Silence on Cyber-Security
A recent EU report has concluded that cyber-security incidents have a tendency to remain unreported. This was recently concluded through statistics collected by the “European Network and Information Security Agency” (ENISA).
Cyber-security incidents are serious matters. Looking back at recent times, a 2010 hack by a Chinese telecom provider hijacked 15% of the world’s internet traffic for 20 whole minutes. That might not sound like a lot to an individual user, but to somebody taking a bird’s eye view at network activity, not only would it show, but it would cause alarm. In 2011, a failure in the British Data Centre interrupted millions of business communications worldwide. Also, there have been several incidents of server breaches aimed at stealing credit card details, both to companies like “Sony” as well as “Valve”. The list could go on.
Oddly enough, many of these incidents do not even get reported.
The study carried out by ENISA concluded, quite alarmingly, that only one of the above cases was supposed to be reported by EU regulatory mandate. This shows a serious lack of regulation in the way these happenings are dealt with. The solution proposed by ENISA, in order to address this matter, is to formulate a uniform reporting format.
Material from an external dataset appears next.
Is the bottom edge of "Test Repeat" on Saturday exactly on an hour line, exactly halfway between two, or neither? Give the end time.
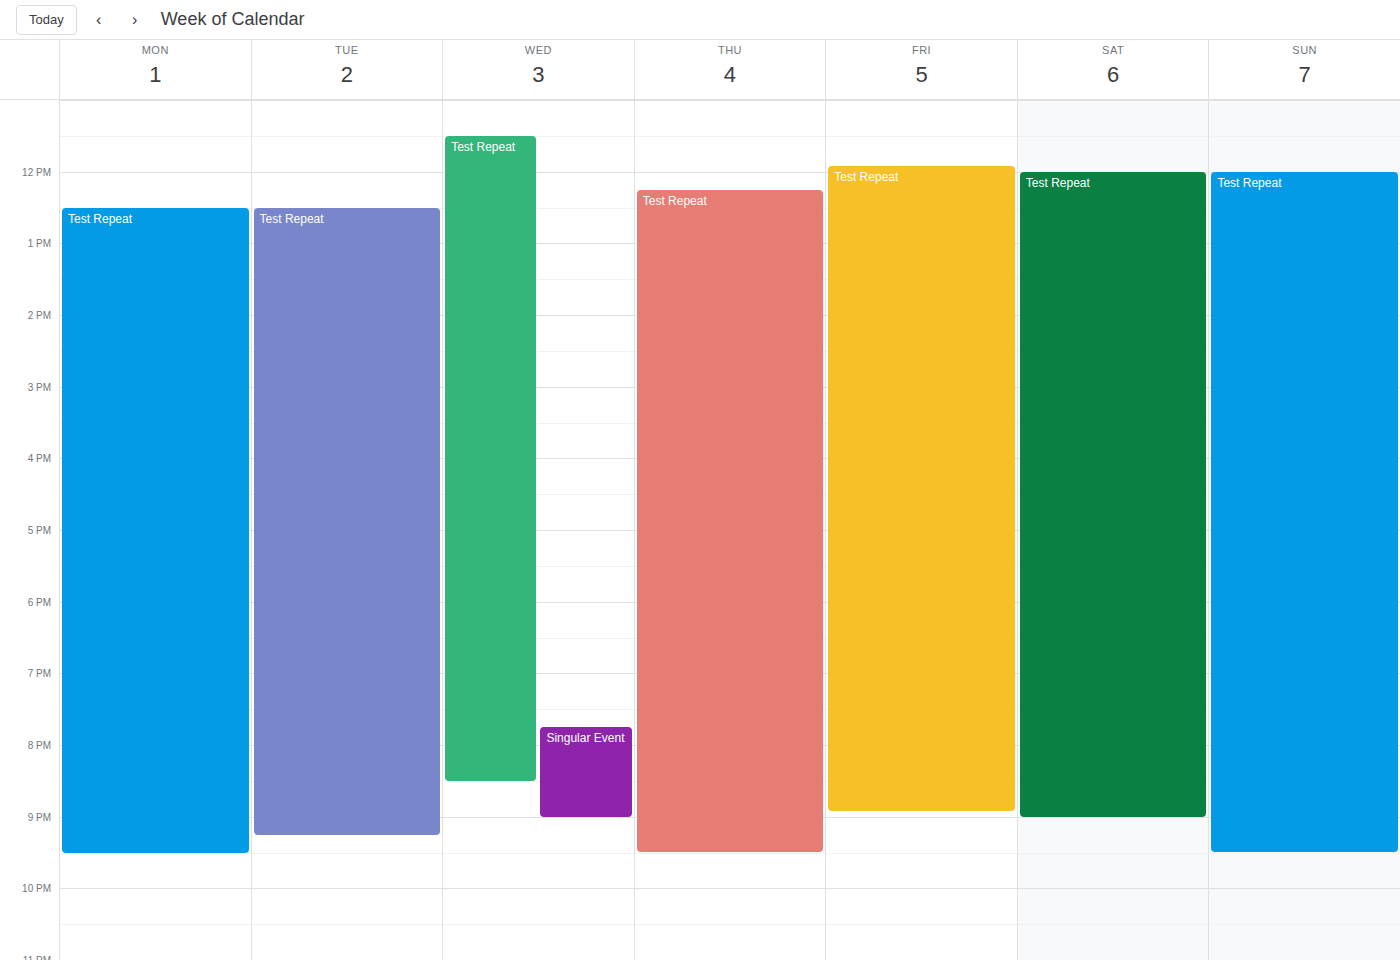
9:00 PM -- exactly on the 9 PM line.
ENISA has received reports, recently, concerning no less than 51 large incidents from regulators throughout the EU. These reports describe impact, root causes, actions taken to address the matter and the lessons learned in the process. These reports are currently contributing to the European Cyber Security Strategy.
Many entities are presumed to avoid reporting out of fear that the information should go public. ENISA wishes to promote a situation where this fear is replaced with a common understanding that by reporting on such issues, the whole EU may benefit from understanding of the incident.